JOHANNESBURG (miningweekly.com) – In-principle agreements have already been reached regarding certain changes to the third iteration of the Mining Charter, or Mining Charter 3, during negotiations held over the weekend, says trade union Solidarity.
Mineral Resources Minister Gwede Mantashe and his deputy Godfrey Oliphant met with industry representatives over the weekend to discuss the charter.
“During the negotiations, Solidarity emphasised, among other things, the retrenchments that may arise from the charter, as well as the unconstitutionality of the charter’s provisions that appointments must be made on the basis of national demographics and white employees be excluded from employee stock ownership plans (Esops).
“In reaction to this, the government representatives acknowledged that the Esop clause was problematic and that it would have a divisive effect among employees,” Solidarity general secretary Gideon du Plessis said in a media release issued on Monday.
He added that all parties involved had committed themselves to the finalisation of the charter within the three-month timeframe agreed upon by Mantashe and President Cyril Ramaphosa.
The trade union further highlighted that, as a result of the weekend’s negotiations, a mining charter task team and a competitiveness task team have been established.
The mining charter task team, comprising representatives of all interested parties, will try to settle as many as possible of the differences between the parties and to produce its first report by April 10.
Du Plessis added that the competitiveness task team would initially consider the impact of the charter on the mining industry. After implementation of the charter, it will become a standing committee focusing on aspects that will improve competitiveness and sustainability in the mining industry.
Democratic Alliance Mineral Resources shadow Minister James Lorimer, meanwhile, was not as pleased with the outcomes of the negotiations.
“Mantashe indicated that the widely criticised Mining Charter 3 will be the basis of the negotiation of a new charter with industry. There was hope that he would start discussions using Mining Charter 2 as a baseline. That would have sent a strong signal to investors that the African National Congress government was ready to get its mining house in order and investment into South African mines would start flowing again,” he said.
He added that, in taking the position that he has, Mantashe has shown that mining policy is just business as usual and that starting negotiations around the unrealistic, punitive and, in some cases, illegal provisions of Charter 3, would send the wrong signal to the industry.
“Business as usual means the continuation of tightening restrictions on mining operations in pursuit of government’s programme of racial transformation within the industry,” he said.

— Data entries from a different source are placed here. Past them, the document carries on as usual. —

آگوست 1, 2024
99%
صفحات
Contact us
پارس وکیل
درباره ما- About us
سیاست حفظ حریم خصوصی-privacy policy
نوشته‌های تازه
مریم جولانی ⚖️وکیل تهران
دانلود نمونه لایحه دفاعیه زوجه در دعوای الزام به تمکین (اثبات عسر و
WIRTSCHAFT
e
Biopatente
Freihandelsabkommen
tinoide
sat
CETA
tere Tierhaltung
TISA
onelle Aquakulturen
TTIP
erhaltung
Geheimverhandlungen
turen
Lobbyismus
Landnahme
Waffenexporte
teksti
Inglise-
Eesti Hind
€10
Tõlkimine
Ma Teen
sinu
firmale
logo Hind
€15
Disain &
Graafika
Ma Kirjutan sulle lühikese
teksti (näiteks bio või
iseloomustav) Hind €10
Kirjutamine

Lorimer noted that the manner in which this programme has been implemented has been at a huge cost to business, and one of the reasons that South Africa is seen as such an unfavourable place for mining investment.
“This has led to a shrinking industry which has lost more than 70 000 jobs in five years. During the weekend Mantashe made some encouraging statements about a fresh start for the industry. Now he needs to make sure his deeds match his words,” said Lorimer.
Meanwhile, Mining Affected Communities United in Action (Wauma) lamented in a statement that the weekend’s meeting had taken place without mining affected communities’ input, despite an order by the Pretoria North High Court, which specifically noted that mining communities, and specifically the applicants to the case in which the Mining Charter was challenged, should be consulted on the formulation of the charter.
“It is our understanding of this judgment that the court has specifically noted that mining affected communities cannot only be consulted at the end of the process but that they should be involved in its formulation.”
The organisation said its exclusion from this process was not only in counterpoint to the court's order, it also comes after our attorneys wrote to both the President and the Minister to engage them on the next steps to be taken.
“These kind of meetings between the Department of Mineral Resources and other `important` stakeholders without communities present, are exactly the ways that injustices are perpetrated against communities,” Wauma leader Mokete Khoda said.